YOUR GOAL: Continue the write-up below on training a SageMaker model with data pulled directly from Snowflake, starting after its last sentence.

DOCUMENT SECTION:
********************
SageMaker requires that the training data for an ML model be present either in Amazon Simple Storage Service (Amazon S3), Amazon Elastic File System (Amazon EFS) or Amazon FSx for Lustre (for more information, refer to Access Training Data). In order to train a model using data stored outside of the three supported storage services, the data first needs to be ingested into one of these services (typically Amazon S3). This requires building a data pipeline (using tools such as Amazon SageMaker Data Wrangler) to move data into Amazon S3. However, this approach may create a data management challenge in terms of managing the lifecycle of this data storage medium, crafting access controls, data auditing, and so on, all for the purpose of staging training data for the duration of the training job. In such situations, it may be desirable to have the data accessible to SageMaker in the ephemeral storage media attached to the ephemeral training instances without the intermediate storage of data in Amazon S3.

This post shows a way to do this using Snowflake as the data source and by downloading the data directly from Snowflake into a SageMaker Training job instance.

Solution overview

We use the California Housing Dataset as a training dataset for this post and train an ML model to predict the median house value for each district. We add this data to Snowflake as a new table. We create a custom training container that downloads data directly from the Snowflake table into the training instance rather than first downloading the data into an S3 bucket. After the data is downloaded into the training instance, the custom training script performs data preparation tasks and then trains the ML model using the XGBoost Estimator. All code for this post is available in the GitHub repo.
********************
DATA:
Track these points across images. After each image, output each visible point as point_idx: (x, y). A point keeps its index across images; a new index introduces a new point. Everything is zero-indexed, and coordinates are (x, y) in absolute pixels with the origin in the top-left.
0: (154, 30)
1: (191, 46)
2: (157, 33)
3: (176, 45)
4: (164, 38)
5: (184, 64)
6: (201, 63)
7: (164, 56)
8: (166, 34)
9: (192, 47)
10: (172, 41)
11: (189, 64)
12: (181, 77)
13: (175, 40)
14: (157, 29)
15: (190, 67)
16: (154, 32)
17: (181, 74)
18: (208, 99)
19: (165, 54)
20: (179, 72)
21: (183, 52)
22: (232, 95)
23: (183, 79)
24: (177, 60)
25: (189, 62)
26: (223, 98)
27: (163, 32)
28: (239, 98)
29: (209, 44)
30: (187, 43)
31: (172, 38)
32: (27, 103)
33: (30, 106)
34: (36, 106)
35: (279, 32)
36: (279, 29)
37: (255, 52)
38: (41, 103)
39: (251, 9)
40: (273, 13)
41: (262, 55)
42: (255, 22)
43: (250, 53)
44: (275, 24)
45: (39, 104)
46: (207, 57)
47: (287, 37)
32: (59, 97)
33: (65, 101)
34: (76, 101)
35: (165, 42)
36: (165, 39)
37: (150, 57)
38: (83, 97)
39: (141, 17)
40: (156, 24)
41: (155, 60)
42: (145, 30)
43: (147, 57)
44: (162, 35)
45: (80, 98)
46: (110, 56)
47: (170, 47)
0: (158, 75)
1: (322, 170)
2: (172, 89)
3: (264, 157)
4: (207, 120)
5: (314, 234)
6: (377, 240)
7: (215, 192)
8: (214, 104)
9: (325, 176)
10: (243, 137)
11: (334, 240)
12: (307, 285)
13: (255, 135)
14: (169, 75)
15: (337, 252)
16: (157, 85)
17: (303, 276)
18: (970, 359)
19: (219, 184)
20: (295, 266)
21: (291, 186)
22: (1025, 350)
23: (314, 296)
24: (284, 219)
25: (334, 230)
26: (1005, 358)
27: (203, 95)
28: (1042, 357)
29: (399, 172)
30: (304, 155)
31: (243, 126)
********************
TASK RESPONSE:
SageMaker Snowflake Architecture

Figure 1: Architecture

The following figure represents the high-level architecture of the proposed solution to use Snowflake as a data source to train ML models with SageMaker.

The workflow steps are as follows:

  1. Set up a SageMaker notebook and an AWS Identity and Access Management (IAM) role with appropriate permissions to allow SageMaker to access Amazon Elastic Container Registry (Amazon ECR), Secrets Manager, and other services within your AWS account.
  2. Store your Snowflake account credentials in AWS Secrets Manager.
  3. Ingest the data in a table in your Snowflake account.
  4. Create a custom container image for ML model training and push it to Amazon ECR.
  5. Launch a SageMaker Training job for training the ML model. The training instance retrieves Snowflake credentials from Secrets Manager and then uses these credentials to download the dataset from Snowflake directly. This is the step that eliminates the need for data to be first downloaded into an S3 bucket.
  6. The trained ML model is stored in an S3 bucket.

Prerequisites

To implement the solution provided in this post, you should have an AWS account, a Snowflake account and familiarity with SageMaker.

Set up a SageMaker Notebook and IAM role

We use AWS CloudFormation to create a SageMaker notebook called aws-aiml-blogpost-sagemaker-snowflake-example and an IAM role called SageMakerSnowFlakeExample. Choose Launch Stack for the Region you want to deploy resources to.

AWS Region Link
us-east-1 (N. Virginia)
us-east-2 (Ohio)
us-west-1 (N. California)
us-west-2 (Oregon)
eu-west-1 (Dublin)
ap-northeast-1 (Tokyo)

Store Snowflake credentials in Secrets Manager

Store your Snowflake credentials as a secret in Secrets Manager. For instructions on how to create a secret, refer to Create an AWS Secrets Manager secret.

  1. Name the secret snowflake_credentials. This is required because the code in snowflake-load-dataset.ipynb expects the secret to be called that.
  2. Create the secret as a key-value pair with two keys:
    • username – Your Snowflake user name.
    • password – The password associated with your Snowflake user name.

Ingest the data in a table in your Snowflake account

To ingest the data, complete the following steps:

  1. On the SageMaker console, choose Notebooks in the navigation pane.
  2. Select the notebook aws-aiml-blogpost-sagemaker-snowflake-example and choose Open JupyterLab.

    Figure 2: Open JupyterLab

    Figure 2: Open JupyterLab

  3. Choose snowflake-load-dataset.ipynb to open it in JupyterLab. This notebook will ingest the California Housing Dataset to a Snowflake table.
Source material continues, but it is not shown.